- **Text provided**:
##############################
On a farm, inflation isn't an index. It's the price of a picker's lunch, the fare to get them to the farm, the daily wage that has to keep pace with what rice and chicken cost this week. Picking labor is the single biggest cost of harvest, and it has repriced. We pay substantially more per day than we did two years ago, and we cover more of our workers' food and transport, because if we don't, they'll leave.

Many already have. Workers are migrating abroad or into other sectors. And in the Yungas region, coffee has a competitor growing on the next hillside: coca. Coca prices are high right now, and coca is a seductive crop — it harvests several times a year, pays fast, and needs no containers, no port, no buyer in another hemisphere. When coca pays this well, nobody plants new coffee. That's not a moral judgment. It's arithmetic, and it shapes what Bolivian coffee supply looks like five years from now.


The float, the dollar, and the fertilizer that never arrived


After years of dollar scarcity, the boliviano now floats — around 9.7 to the dollar. For an exporter, this cuts both ways. Our dollar revenue is worth more in bolivianos, which helps. But every imported input — fertilizer, agrochemicals, GrainPro bags, spare parts for the mills — is priced in dollars, and those prices repriced overnight. The input inflation arrived long before any export benefit did.

The result: many farms around us skipped or cut fertilization this cycle. Either the product was unaffordable, or it physically couldn't get through the blockades. You pay for that twice — first in this year's cherry, then in next year's flowering. The 2026 crisis has already taken a bite out of the 2027 harvest.


The mountain won't save us from the weather

There's a comfortable myth that high-altitude coffee is insulated from climate risk. It isn't. Forecasters expect El Niño to peak between December 2026 and February 2027, and even at 1,600 meters and above, heat and irregular rain disrupt ripening and flowering.

Meanwhile, leaf rust pressure is rising. Stressed, under-fertilized trees are exactly the trees roya attacks, and humid conditions have favored it. Add the labor shortage and expensive fuel, and selective picking — going back through the same trees for only the ripe cherry — becomes a luxury many farms can't sustain. Cherry ripeness at collection is the foundation of everything we do in the mill. When picking gets rushed, quality lots don't just get more expensive. They stop existing.
##############################
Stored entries
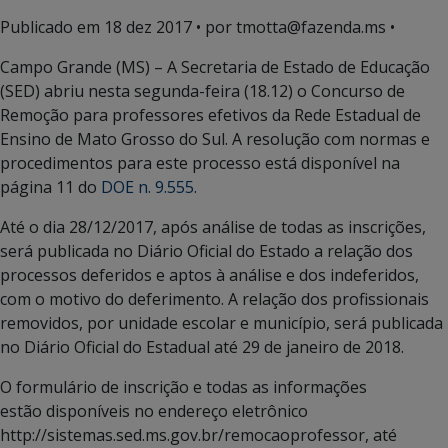
Publicado em
18 dez 2017
• por tmotta@fazenda.ms •
Campo Grande (MS) – A Secretaria de Estado de Educação
(SED) abriu nesta segunda-feira (18.12) o Concurso de
Remoção para professores efetivos da Rede Estadual de
Ensino de Mato Grosso do Sul. A resolução com normas e
procedimentos para este processo está disponível na
página 11 do
DOE n. 9.555
.
Até o dia 28/12/2017, após análise de todas as inscrições,
será publicada no Diário Oficial do Estado a relação dos
processos deferidos e aptos à análise e dos indeferidos,
com o motivo do deferimento. A relação dos profissionais
removidos, por unidade escolar e município, será publicada
no Diário Oficial do Estadual até 29 de janeiro de 2018.
O formulário de inscrição e todas as informações
estão disponíveis no endereço eletrônico
http://sistemas.sed.ms.gov.br/remocaoprofessor, até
##############################
Pick up the piece on Bolivian coffee farming after its last sentence and keep writing in the same voice.

What this means if you buy coffee

Here's the irony. On July 6, New York arabica futures posted their biggest single-day gain this century — up 16.2% — on fears about Brazil's harvest. The whole world is suddenly worried about coffee supply. And here in Bolivia, one of the smallest and most distinctive origins on earth, we're struggling to get cherry off the mountain, let alone to a port.

So let me say clearly what this year looks like from where I stand:

The volume of Bolivian coffee will be limited. The share of that volume reaching top quality will be smaller still. Costs at every step — picking, milling, trucking, shipping — are structurally higher, and differentials will reflect that. This isn't opportunism. It's a fuel bill, a wage bill, and a freight invoice.

If you want Bolivian coffee this year, commit early. Talk to your exporters now, not in October. Fix your positions on the lots you care about, because the best coffees will be spoken for fast, and there won't be a second wave behind them.

It's worth it. The

coffees that do come off these mountains this year will have survived a gauntlet — and the producers behind them will have earned every cent of the premium. Bolivia has been through harder years than this and kept growing extraordinary coffee. We'll do it again. But this year, more than most, the people who get the best of it will be the ones who showed up early and understood why it cost what it cost.